Arin Kannazuki (神無月 アリン, Kannazuki Arin) is the Trinity Seven of Ira (Anger) and user of Chaotic Rune magic, whose appearance is strikingly similar to Hijiri. She has a stoic personality where she has no reservation or shame about doing what she wants in front of Arata. She was first seen naked in the boys' bathroom when Arata went in for a bath. She is also the Demon Lord's partner, becoming an early ally and later close friend to Arata. She claims herself to be Arata's wife as he is the Demon Lord candidate. As she only shows little emotion much less and can't even imagine destructive anger, her thema is Ruina (Ruīna) from the Ira (Anger) Archive. Her magic, Chaosic Rune (Kaoshikku Rūn), allows her to put up barriers and create destruction.

====Levi Kazama====

Levi Kazama (風間 レヴィ, Kazama Revi) is a ninja and the Trinity Seven of Invidia, as well as a student at the Royal Biblia Academy. As a user of Shamanic Spells (Shāmanikku Superu), she is considered to be one of the world's top five fighters, becoming one of Arata's earliest allies. She is the only member of the Trinity Seven that hasn't been seen naked by Arata, and her naked body is considered by Arata to be his "final frontier". She often desires to fight Akio in a one-on-one fight, but has never had the opportunity to do so. Due to being a ninja, who often works alone, she doesn't expect anything from others and thus her thema is Expectatio (Ekusupekuto) from the Invidia (Envy) Archive.

====Mira Yamana====

Mira Yamana (山奈 ミラ, Yamana Mira) is the Head of Grimoire Security (Gurimowāru Sekyuriti) and one of the Trinity Seven. She treats Arata with hostility, but later warms up to Arata during the investigation of the Liber Academy's disappearance where they are stuck in the world created by Ilya. Her orb is her grimoire. Her thema is Justitia (Justice), which is part of the Superbia (Pride) Archive, like Arata. It allows her to activate the "Gehenna Scope" (Gehena Sukōpu), which she uses to analyze and counter any magic.

====Akio Fudō====
 (drama CD), Ryōka Yuzuki (anime); Patricia Duran (English)
Akio Fudō (不動 アキオ, Fudō Akio) is the partner of Mira in operating Grimoire Security as well as a member of the Trinity Seven. She was a spriggan (supurigan) who lived in a town that rested underneath the Sky Library, guarding it; however, the Demon Lord from another world, Abyss Trinity, used the weapons of the Sky Library to destroy the city. Her mother had sufficient power to save only one person and chose Akio, making her the only survivor of her home town. In the process, she lost her faith, so that her thema is Fides (Fidesu), which is part of the Gula (Gluttony) archive. Her magic, Mantra Enchant (Mantora Enchanto), gives her superior physical skills that she uses for close combat.

====Yui Kurata====

Yui Kurata (倉田 ユイ, Kurata Yui) is a special magus who lives in the dungeon underneath the academy and is also a member of the Trinity Seven. She is first introduced when she saves Arata from being killed by Akio by teleporting him to her dream world. She helped him to understand magic by explaining to him the concept of archives and themas. Later, when she was rescued by Arata and other Trinity Seven members, Yui is able to return to a normal life with other people and Levi as her close friend. She constantly shows her affection to Arata. She is known to be a Cardinal-Class magus, second only to the Biblia Academy headmaster. As she secludes herself from others, her thema is Amicitia (Amikitia), which is part of the Avaritia (Greed) archive. Her magic, Arch Symphony (Āku Shinfonī), allows her to boost the magic of others.

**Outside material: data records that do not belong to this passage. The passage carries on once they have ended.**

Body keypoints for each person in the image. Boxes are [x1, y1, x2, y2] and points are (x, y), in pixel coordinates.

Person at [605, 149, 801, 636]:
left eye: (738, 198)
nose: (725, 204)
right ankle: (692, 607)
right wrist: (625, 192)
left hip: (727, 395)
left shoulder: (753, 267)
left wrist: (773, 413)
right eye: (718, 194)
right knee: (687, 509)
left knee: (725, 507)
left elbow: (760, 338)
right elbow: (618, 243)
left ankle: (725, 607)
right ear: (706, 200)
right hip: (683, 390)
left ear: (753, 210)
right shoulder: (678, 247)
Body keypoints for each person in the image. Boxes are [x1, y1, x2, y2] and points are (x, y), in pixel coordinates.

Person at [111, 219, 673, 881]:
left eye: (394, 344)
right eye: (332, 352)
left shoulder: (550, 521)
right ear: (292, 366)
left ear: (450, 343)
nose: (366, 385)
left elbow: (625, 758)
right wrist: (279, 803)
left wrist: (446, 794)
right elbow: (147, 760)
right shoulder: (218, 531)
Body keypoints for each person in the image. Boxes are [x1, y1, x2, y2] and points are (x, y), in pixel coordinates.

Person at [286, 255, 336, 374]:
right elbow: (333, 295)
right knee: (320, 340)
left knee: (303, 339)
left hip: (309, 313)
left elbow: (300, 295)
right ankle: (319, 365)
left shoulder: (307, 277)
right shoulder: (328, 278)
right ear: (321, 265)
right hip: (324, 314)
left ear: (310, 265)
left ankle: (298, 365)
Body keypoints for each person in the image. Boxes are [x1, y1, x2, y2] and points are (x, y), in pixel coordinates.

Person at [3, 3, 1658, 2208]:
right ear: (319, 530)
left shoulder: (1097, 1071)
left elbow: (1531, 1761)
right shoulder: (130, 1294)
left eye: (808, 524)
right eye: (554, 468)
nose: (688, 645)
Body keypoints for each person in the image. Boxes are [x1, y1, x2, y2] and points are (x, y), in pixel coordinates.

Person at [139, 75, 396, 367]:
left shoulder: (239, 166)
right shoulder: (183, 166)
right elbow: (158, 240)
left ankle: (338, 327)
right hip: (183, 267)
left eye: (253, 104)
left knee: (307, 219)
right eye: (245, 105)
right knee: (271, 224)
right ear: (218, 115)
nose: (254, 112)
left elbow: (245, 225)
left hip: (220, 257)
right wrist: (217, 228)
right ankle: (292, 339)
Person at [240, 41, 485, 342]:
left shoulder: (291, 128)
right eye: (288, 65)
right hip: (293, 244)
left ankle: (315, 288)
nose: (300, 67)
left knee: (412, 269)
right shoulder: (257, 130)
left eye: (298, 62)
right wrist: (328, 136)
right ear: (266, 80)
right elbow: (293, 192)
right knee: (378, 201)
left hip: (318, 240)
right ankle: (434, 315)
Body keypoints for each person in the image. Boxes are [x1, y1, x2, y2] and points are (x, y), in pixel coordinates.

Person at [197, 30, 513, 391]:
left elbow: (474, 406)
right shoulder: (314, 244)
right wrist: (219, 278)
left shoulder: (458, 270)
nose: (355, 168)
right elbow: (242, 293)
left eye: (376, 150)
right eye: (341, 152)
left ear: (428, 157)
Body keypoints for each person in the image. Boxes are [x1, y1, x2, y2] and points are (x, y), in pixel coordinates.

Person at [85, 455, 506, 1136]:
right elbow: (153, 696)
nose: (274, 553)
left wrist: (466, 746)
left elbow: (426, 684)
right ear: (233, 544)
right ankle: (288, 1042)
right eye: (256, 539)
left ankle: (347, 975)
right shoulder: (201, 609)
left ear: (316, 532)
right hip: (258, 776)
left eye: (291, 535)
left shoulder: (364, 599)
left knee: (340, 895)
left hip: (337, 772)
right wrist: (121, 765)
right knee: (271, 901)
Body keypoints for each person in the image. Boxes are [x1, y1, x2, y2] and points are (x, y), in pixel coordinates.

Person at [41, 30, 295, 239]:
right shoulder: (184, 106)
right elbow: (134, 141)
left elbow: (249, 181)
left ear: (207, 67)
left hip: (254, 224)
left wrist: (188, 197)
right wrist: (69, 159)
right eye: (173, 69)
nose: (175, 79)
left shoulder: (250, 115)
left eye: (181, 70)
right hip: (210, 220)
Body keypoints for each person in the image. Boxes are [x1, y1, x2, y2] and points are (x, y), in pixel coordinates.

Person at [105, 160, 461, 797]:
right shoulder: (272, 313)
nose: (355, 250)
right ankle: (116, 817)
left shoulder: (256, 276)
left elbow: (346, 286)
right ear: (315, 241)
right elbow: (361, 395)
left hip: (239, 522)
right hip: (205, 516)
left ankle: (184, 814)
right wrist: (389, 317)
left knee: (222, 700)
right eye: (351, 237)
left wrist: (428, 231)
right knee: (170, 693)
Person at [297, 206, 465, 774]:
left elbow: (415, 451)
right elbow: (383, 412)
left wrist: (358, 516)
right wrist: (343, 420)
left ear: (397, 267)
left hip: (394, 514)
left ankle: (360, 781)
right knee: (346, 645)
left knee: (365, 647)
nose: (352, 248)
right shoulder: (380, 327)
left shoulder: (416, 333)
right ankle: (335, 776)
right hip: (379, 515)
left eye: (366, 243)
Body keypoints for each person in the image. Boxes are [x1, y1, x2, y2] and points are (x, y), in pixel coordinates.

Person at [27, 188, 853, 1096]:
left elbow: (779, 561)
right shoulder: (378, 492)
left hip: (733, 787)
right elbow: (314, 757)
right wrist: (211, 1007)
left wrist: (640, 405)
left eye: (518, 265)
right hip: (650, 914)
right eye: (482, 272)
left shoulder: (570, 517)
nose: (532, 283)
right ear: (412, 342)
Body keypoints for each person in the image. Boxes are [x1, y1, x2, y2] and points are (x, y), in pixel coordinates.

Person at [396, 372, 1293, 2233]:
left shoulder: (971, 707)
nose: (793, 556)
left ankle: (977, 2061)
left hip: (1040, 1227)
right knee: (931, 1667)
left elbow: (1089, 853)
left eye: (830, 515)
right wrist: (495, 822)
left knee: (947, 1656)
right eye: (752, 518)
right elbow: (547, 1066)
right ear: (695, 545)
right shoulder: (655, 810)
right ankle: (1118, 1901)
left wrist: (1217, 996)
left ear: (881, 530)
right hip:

====Lieselotte Sherlock====

Lieselotte Sherlock (リーゼロッテ = シャルロック, Rīzerotte Sharurokku) is the older twin sister of Selina who vanished in a school library six months before Arata enrolled at this school. She is the last of the Trinity Seven to meet Arata. At first, she was opposed by the other members of the Trinity Seven because she infiltrated the forbidden library, which is the 'eternal library', and obtained the Demon Lord element sealed in the library to become the Demon Lord candidate. After being defeated during the attack on the academy, Arata rescues her from the time dimension she is trapped in during the investigation on the Sky Library. She, like Arata and the principal, speak in a somewhat perverted manner. As a restless girl, her thema is Stagna (Sutaguna), which is part of the Acedia (Sloth) archive. Her magic, Logos Art (Rogosu Āto), allows her to steal the magic of others.

==Supporting characters==
===Selina Sherlock===

Selina Sherlock (セリナ = シャルロック, Serina Sharurokku) is the younger twin sister of Lieselotte, and student reporter in Royal Biblia Academy. Because her elder sister is a member of Trinity Seven, Selina becomes closely affiliated with some of the other members and later Arata as well. Her thema is Ligare (Rigāre).

===Headmaster===

The Headmaster (学園長, Gakuenchō) is a Paladin-Class mage who presides over the Biblia Magic Academy. He usually speaks in somewhat a relaxed and perverted manner. Early in the series, he is said to be one of the five most powerful mages in the world.

===Master Liber===

Master Liber (マスターリベル, Mastā Liberu) is a Paladin Class mage and headmaster of Royal Liber Academy, which has been destroyed. She is the head of the Iscariot.

===Abyss Trinity===

Abyss Trinity (アビィス トリニティ, Abisu Toriniti) is the Crimson Demon Lord and the Demon Lord of Luxuria. He is Lilith's father, which gave Lilith her Demon Lord element.

===Lugh===

Lugh (ルーグ, Rūgu) is a member of Iscariot, magus of the Invidia Archive and a thief.

===Lilim===

Lilim (リリム, Ririmu) is a girl who appeared when Arata touched Lilith's "Hermes Apocrypha" Grimoire. She calls Arata and Lilith "Papa" and "Mama."

===Last Trinity===

Last Trinity (ラスト・トリニティ, Rasuto Toriniti) is the head of the Eternal Library, the White Demon Lord. He was brought into existence solely to fight Arata, the Demon Lord candidate. He can cause Breakdown Phenomena, and plots to destroy the world.

===Anastasia-L===

Anastasia-L (アナスタシア = L, Anasutashia-L) is a mysterious girl from the Royal Akasha Academy who Arata meets and becomes captivated by during the Biblia Academy school festival. Eventually, she is later revealed to be a former Akasha student who died and recently became resurrected. She is referred to as the "Saint of Resurrection" by Hijiri and referred to Hijiri as the "Fallen Saint" during their encounter during the Biblia Academy school festival. Her thema is Terminus (Tāminasu).

===Master Akasha===

Master Akasha (マスター・アカーシャ, Masutā Akāsha) is the principal of the Royal Akasha Academy who works alongside Anastasia-L.